>>>

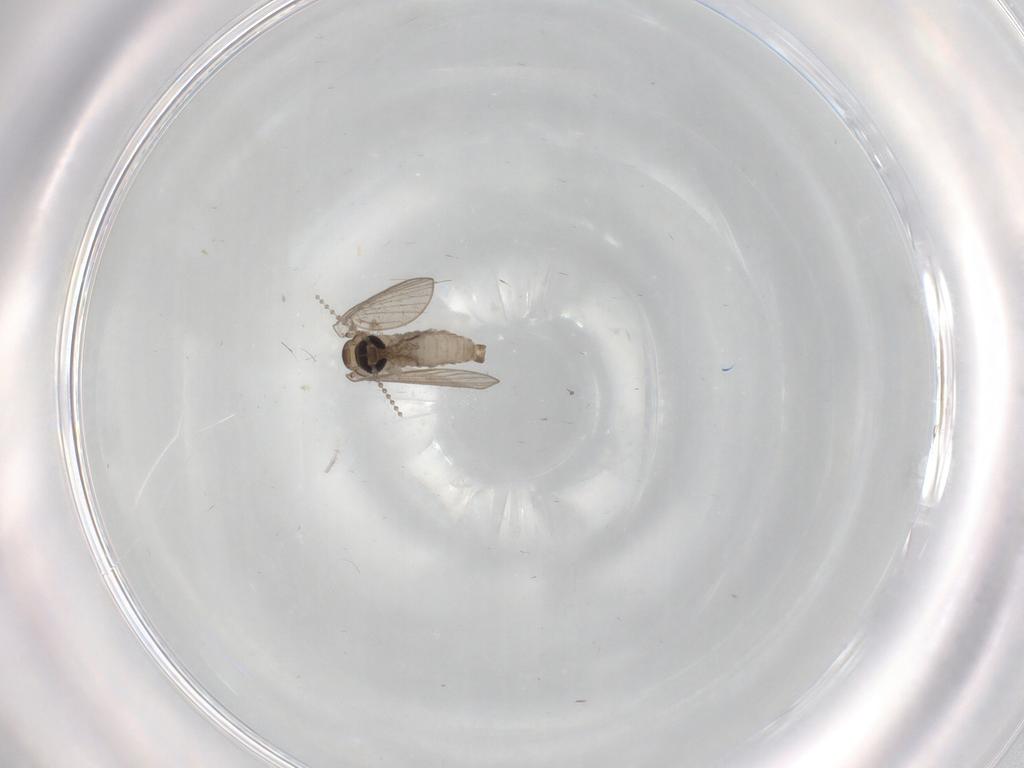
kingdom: Animalia
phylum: Arthropoda
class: Insecta
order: Diptera
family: Psychodidae
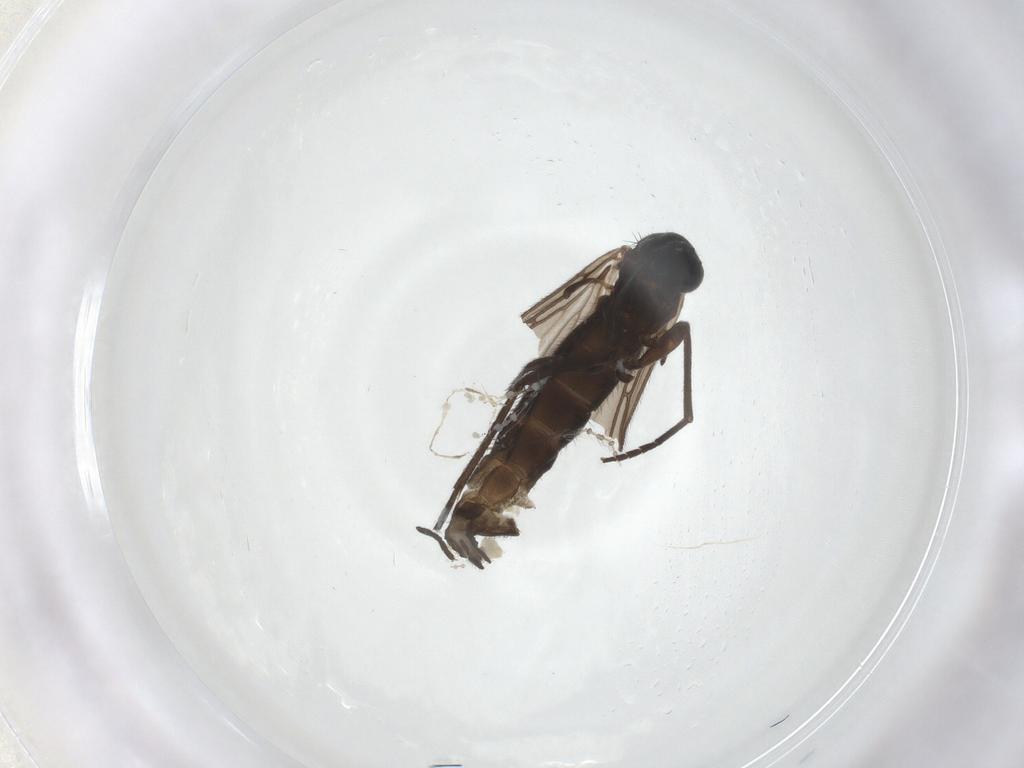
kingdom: Animalia
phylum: Arthropoda
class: Insecta
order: Diptera
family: Sciaridae
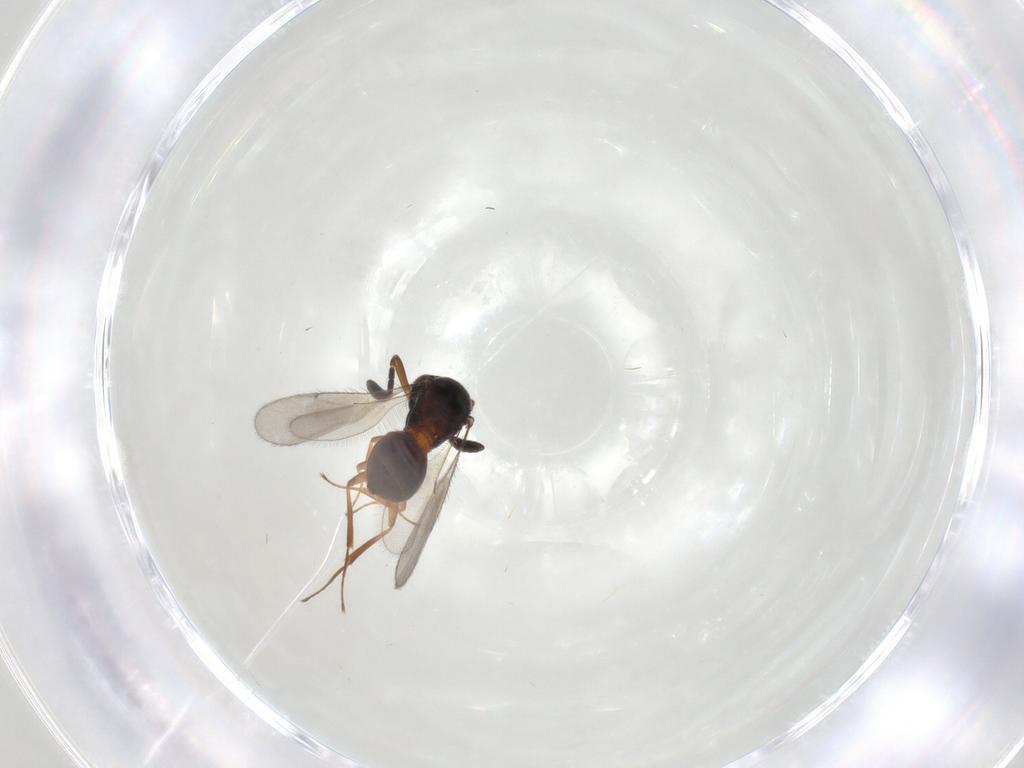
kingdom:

<<<

◆ **What is needed**
Rewrite the lines of all the records above, substituting "division" for every "phylum" and changing nothing else. Leave the pictures out of your answer.

◆ **Exercise solution**
kingdom: Animalia
division: Arthropoda
class: Insecta
order: Diptera
family: Psychodidae
kingdom: Animalia
division: Arthropoda
class: Insecta
order: Diptera
family: Sciaridae
kingdom:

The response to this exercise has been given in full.